I like the focus on adapting to each business instead of forcing a one-size-fits-all workflow. This could make AI much more accessible for startups and SMBs. Congrats on the launch! One question: how long does it typically take for a new customer to get their first useful automation up and running?
LemonLime
@aren_barseghyan Hey Aren!
Yep, you hit the nail on the head. The effect of accessibility in AI (or lack thereof) is accelerating in magnitude. The disparity between those using AI and those without it is going to widen and widen, and the way it's happening right now, I believe we're seeing a lot of massive enterprise companies walking over the small businesses under them, and part of our mission is to bridge that gap.

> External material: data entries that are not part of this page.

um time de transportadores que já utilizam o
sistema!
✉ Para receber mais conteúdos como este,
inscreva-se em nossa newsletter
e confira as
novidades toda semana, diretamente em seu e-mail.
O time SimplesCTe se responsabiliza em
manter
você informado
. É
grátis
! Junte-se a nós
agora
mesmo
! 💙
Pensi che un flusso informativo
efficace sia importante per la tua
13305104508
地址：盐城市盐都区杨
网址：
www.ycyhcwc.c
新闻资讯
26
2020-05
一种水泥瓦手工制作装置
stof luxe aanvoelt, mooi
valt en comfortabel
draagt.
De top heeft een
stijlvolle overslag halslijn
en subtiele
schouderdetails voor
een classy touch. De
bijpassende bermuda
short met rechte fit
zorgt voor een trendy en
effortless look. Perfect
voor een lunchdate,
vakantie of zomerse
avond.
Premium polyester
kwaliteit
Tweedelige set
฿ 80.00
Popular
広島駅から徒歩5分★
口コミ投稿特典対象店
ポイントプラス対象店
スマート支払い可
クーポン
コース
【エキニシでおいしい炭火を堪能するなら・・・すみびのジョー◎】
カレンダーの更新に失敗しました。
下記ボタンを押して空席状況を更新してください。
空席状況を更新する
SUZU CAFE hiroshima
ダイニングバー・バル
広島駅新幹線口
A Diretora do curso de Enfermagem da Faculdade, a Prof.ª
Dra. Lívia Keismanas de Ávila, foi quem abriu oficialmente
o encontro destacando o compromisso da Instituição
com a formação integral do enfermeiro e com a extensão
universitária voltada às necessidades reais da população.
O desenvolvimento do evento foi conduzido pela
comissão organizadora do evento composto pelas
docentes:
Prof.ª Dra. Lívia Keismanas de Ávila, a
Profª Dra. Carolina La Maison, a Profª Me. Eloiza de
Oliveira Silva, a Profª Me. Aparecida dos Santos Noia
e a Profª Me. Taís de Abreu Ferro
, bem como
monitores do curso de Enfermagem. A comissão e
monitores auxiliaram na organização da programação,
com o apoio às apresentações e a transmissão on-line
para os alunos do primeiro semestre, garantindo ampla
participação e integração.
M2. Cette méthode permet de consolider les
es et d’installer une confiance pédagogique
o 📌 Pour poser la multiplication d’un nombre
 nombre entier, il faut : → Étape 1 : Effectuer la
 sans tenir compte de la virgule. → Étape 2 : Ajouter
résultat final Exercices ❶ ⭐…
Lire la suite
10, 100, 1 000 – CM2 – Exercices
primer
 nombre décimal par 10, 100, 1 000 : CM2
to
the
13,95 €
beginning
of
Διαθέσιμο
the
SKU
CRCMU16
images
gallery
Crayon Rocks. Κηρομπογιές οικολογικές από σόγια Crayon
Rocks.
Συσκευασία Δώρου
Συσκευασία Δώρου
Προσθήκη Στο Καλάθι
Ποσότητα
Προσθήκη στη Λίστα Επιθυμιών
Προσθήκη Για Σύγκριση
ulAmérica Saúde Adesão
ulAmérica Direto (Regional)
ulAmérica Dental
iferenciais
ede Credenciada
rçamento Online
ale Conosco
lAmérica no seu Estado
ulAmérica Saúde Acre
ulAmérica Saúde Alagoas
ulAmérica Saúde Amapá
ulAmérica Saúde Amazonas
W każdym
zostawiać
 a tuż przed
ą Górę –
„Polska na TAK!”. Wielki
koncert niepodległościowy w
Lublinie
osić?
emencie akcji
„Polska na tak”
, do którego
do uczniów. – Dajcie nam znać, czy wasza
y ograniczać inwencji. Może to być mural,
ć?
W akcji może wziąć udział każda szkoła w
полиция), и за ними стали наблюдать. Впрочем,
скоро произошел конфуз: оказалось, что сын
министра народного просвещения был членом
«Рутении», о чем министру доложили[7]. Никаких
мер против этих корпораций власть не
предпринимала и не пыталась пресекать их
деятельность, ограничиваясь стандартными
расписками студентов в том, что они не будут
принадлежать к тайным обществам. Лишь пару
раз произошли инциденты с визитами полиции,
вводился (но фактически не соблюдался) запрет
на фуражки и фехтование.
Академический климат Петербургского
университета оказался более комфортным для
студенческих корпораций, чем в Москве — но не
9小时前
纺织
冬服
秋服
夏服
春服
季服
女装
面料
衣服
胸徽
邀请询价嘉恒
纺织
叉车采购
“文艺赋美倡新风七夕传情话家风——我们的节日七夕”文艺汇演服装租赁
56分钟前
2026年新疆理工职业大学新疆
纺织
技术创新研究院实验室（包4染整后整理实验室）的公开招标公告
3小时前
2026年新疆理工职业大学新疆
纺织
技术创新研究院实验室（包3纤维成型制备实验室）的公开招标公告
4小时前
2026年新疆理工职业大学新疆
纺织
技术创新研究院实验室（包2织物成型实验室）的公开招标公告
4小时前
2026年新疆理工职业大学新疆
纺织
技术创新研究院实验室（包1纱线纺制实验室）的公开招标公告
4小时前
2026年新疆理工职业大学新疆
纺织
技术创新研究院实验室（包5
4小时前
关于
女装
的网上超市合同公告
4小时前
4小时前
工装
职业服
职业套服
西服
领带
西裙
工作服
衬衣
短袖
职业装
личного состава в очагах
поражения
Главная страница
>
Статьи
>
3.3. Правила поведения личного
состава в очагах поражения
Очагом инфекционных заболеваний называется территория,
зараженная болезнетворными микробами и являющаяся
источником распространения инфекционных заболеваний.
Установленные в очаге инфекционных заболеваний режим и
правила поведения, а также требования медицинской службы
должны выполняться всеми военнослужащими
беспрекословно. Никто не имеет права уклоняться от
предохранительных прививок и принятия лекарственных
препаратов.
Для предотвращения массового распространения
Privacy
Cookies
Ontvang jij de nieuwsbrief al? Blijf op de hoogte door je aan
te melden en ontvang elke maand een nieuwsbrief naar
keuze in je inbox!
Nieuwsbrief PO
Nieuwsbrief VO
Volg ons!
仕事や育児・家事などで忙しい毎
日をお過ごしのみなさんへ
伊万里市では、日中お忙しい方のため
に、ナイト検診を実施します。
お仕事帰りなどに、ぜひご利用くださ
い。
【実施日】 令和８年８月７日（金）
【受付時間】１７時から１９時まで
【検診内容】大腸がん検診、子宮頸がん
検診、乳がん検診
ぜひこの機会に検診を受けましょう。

To give small businesses the same metaphorical firepower to succeed and scale with AI that their enterprise counterparts are blowing billions on.
After a new user signs up and connects their tools, it starts an automatic learning period, where we send out a LOT of concurrent agents across all the resources we can to gather as much company specific knowledge as possible. That knowledge then informs the quality and success of the first few automations you set up. Setting up your first automation can vary depending on where the data lives, in what formats, etc, though our knowledge retrieval makes it significantly faster than alternatives (shoutout @dani__munoz).
But, the answer you're looking for: Roughly ~5-10 minutes, or <3 minutes if you let me walk you through it and optimize your LemonLime to get the most out of it for your specifics use cases. And I'm VERY happy to give walk throughs, shoot me an email and we can set one up! jordan@lemonlime.ai
Congrats on the launch!
Most of the AI initiatives I've seen die because nobody owns them after week two. How does your team handle that?
Also, is there an onboarding period before LemonLime is useful, or is it delivering from day one?
LemonLime
@grace_knowhow Hey Grace! Totally, you've got a great point. There's a research study that found 95% of internal AI initiatives fall flat of tangible ROI (it's a 2025 survey, but hey, still a good reference point for what you're talking about).
One of the key points of LemonLime is that it's not designed to be a new tool you have to learn how to use, that's often why we saw things fall flat – if somebody has to own it, that's work, and people don't want additional work, they want less of it. LemonLime connects to tools and self-creates the automations and agents that help you, so you don't have to build a single thing and you can STILL get value out of the product (or at least that's the idea!).
Yep, there's absolutely an onboarding period (during which we deploy a LOT of concurrent agents to do deep research and reasoning on your business, product, industry, competitors, etc), though it's pretty quick, right now it's usually around 15-30 minutes after all tools are connected. So yes to both of those, there's onboarding, but it's still able to deliver from day one.